Hydraulic fracturing has become a common practice in the petroleum industry, and several systems have been developed to obtain a suitable crosslinked polymer for the treatment. However, each system has its strengths and weaknesses. This study aims to investigate the effect of three different ligand types attached to zirconium (Zr) on the performance of carboxymethylhydroxypropylguar (CMHPG) crosslinked with Zr-based crosslinkers with the different ligands. The shear recoverability and rapid viscosity buildup at the high pH of Zr-based crosslinkers were overcome by a new aluminum-zirconium (Al-Zr) dual crosslinker in this research.
The polymer used was CMHPG, and the tests were conducted at pH of 3.8 and 10.8. One of the factors that affects the gel performance is the type of ligand attached to the Zr. Because the Zr-based crosslinkers are shear-sensitive, ligands were introduced to delay the crosslinking until the fluid passes the high-shear environments (perforations). Therefore, in this study, lactate, propylene glycol, and triethanolamine (TEA) were studied as ligands attached to the Zr. Two Zr crosslinkers with almost the same concentration of Zr can display different performances if the ligand attached to the Zr is not the same.

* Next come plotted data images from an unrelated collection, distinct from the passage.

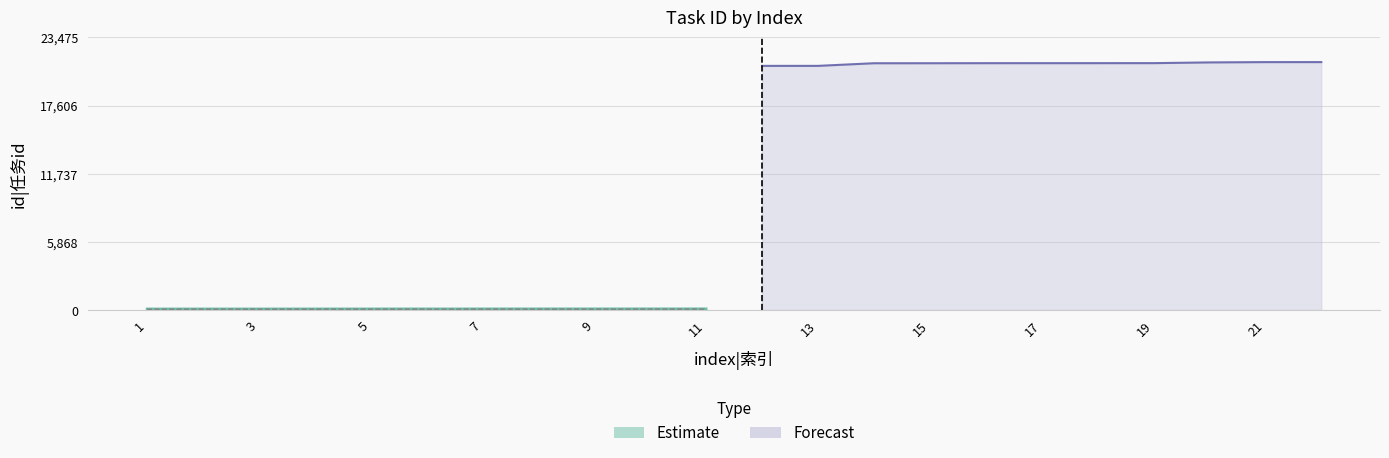

What is the change in value from 16 to 18?

+2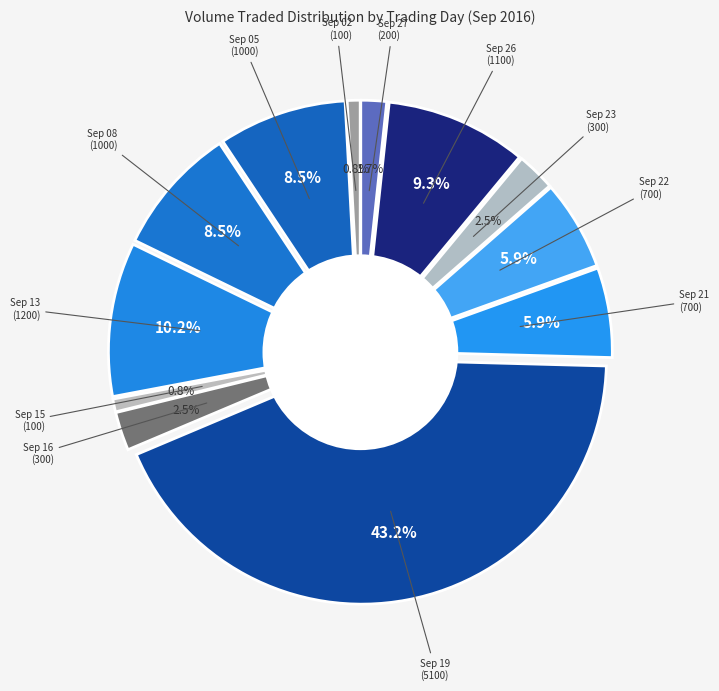

How much of the chart is everything except 1000?

91.5%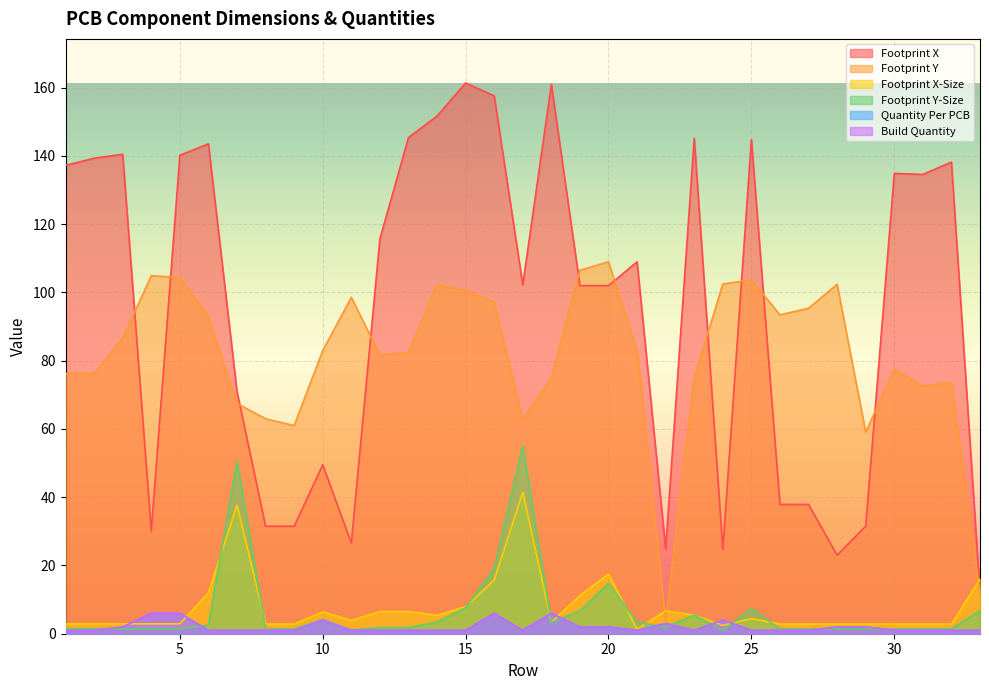

Which category has the highest value in the Quantity Per PCB series?

4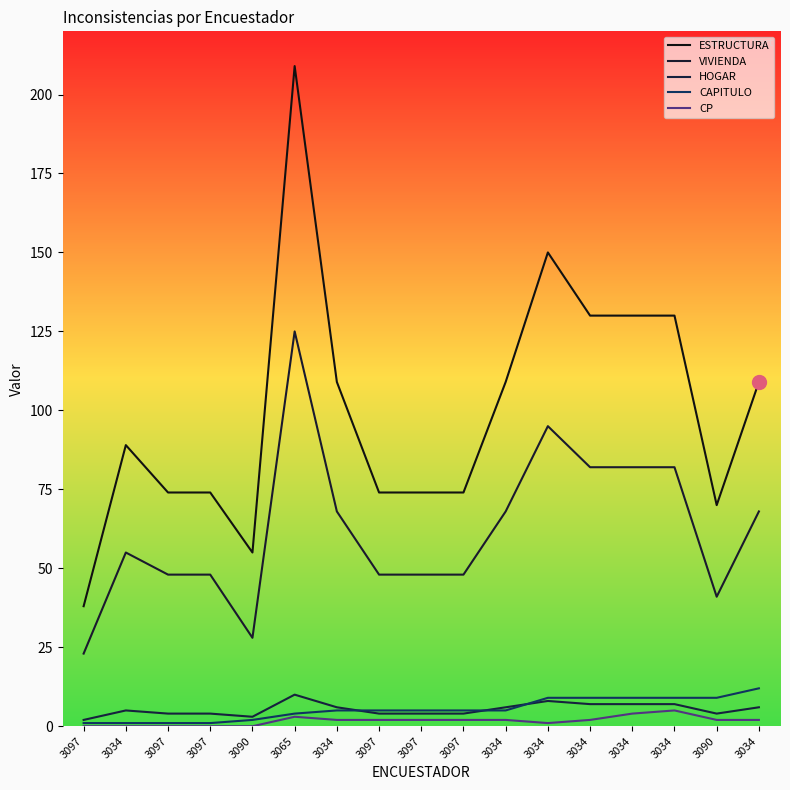

Is the value of CP at 3034 greater than the value of ESTRUCTURA at 3097?

No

The rapid viscosity buildup at high pH had always been a limitation of Zr crosslinkers; however, a new Al-Zr dual crosslinker was introduced in the present study to address this limitation. The Al-Zr crosslinker outperformed all the other crosslinkers examined in the present study. Immediate viscosity buildup at a high pH and a lack of shear recoverability of Zr-based crosslinkers was addressed through the Al-Zr crosslinker. The Al-Zr crosslinker introduced in this study is one compound that is easy to use in the field. The Al-Zr crosslinker performance was compared with the boron-zirconium (B-Zr) crosslinker: Both had lactate as a ligand attached to them. Among all the Zr-based crosslinkers in this study, the Zr crosslinker with lactate and propylene glycol as a ligand performed the best. The CMHPG crosslinked with each of the crosslinkers was tested for proppant-carrying purposes along with static leakoff rates. The results revealed gel-proppant-suspending capabilities and acceptable leakoff rates.
Extensive laboratory research is a key to a successful field treatment. These results indicate that fracturing fluids are complex, and the ligand type is one of the important factors in determining the final properties of fracturing fluids. Therefore, the results of this study will assist in developing Zr-based crosslinkers that address their current shortcomings.